The company released an extensive update on the failure at Cape Canaveral, which occurred as it was preparing a "static launch test" of the rocket.
SpaceX said Friday an Accident Investigation Team, made up of company engineers, and representatives of the FAA, NASA and the Air Force, is "currently scouring through approximately 3,000 channels of engineering data along with video, audio and imagery".
SpaceX said it has recovered and catalogued most of the debris from the explosion in a hangar for inspection. The company hopes to return to flight in November. That mishap involved a component inside the second-stage oxygen tank, but today the company said it's ruled out a connection between the two blasts.
SpaceX test fires the nine Merlin 1D engines for several seconds before every launch to make sure propulsion and other critical launch systems are operating properly before committing a booster to flight.

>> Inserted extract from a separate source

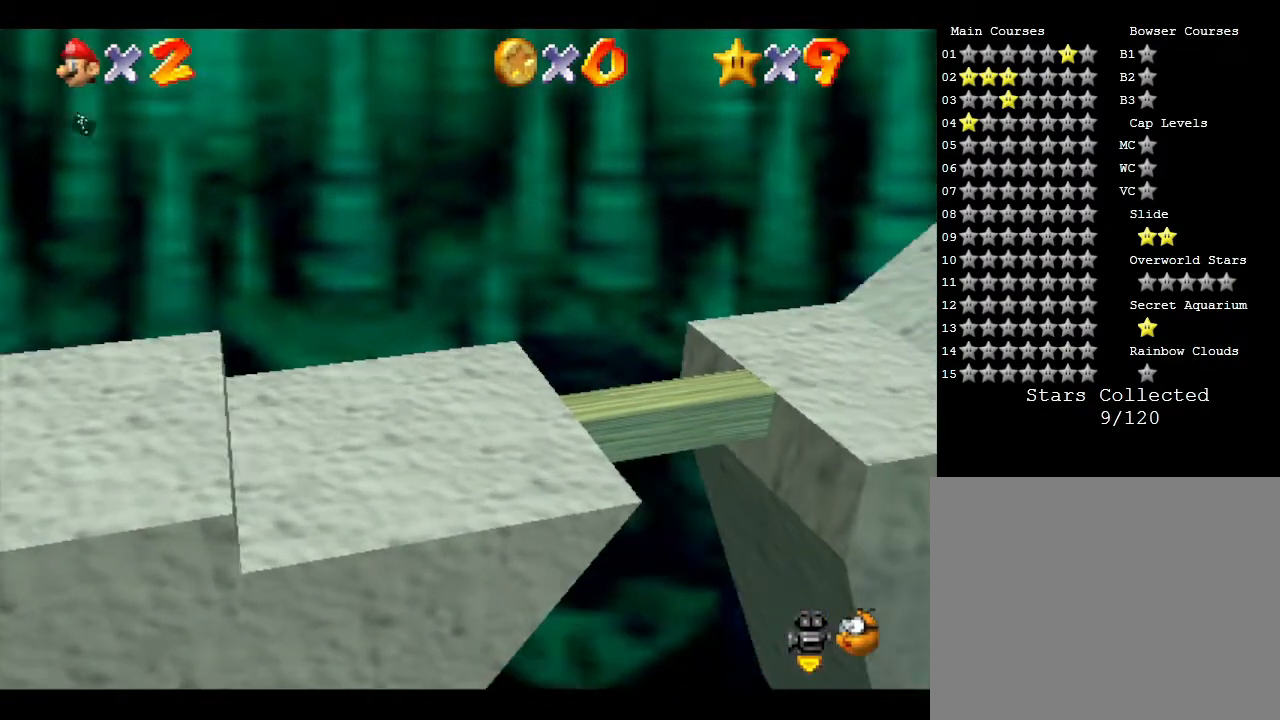
{"buttons": [], "left_stick": "center", "events": []}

The tank over-pressurized and ruptured as the helium spilled from its composite container, according to SpaceX, which said it would no longer use the same type of strut - provided by an external suppler - in future launches.
SpaceX said it had learned enough to conclude that whatever triggered the fireball was not related to an accident previous year that occurred about 2 minutes after lift-off.
The Olympics created medals that Paralympic athletes can hear
Roy Perkins (Del Mar, California) manufactured the second American medal of the night with a silver in the men's S5 100 freestyle. Storey, 38, said: "People have talked about the fact the Russians aren't here, but we've been making world-record performances".
The explosion was heard 30 miles (48 km) from the SpaceX's launch pad 40 at Cape Canaveral Air Force Station.
The damage during the Sept.1 incident has affected "substantial areas" of SpaceX primary launch site.
The new liquid oxygen farm - e.g. the tanks and plumbing that hold our super-chilled liquid oxygen - was unaffected and remains in good working order. But-with the facilities intact and the company saying that it wants to start launching rockets as soon as November -we should seeing the company's Falcons back in the sky again soon.
"Other efforts, including the Commercial Crew Program with NASA, are continuing to progress", the company adds.
A video stream from NASA's Kennedy Space Center in Florida shows smoke rising from the SpaceX launch pad blast on September 1.
Virginia-based Iridium Communications has been hampered by SpaceX's stalled launch schedule.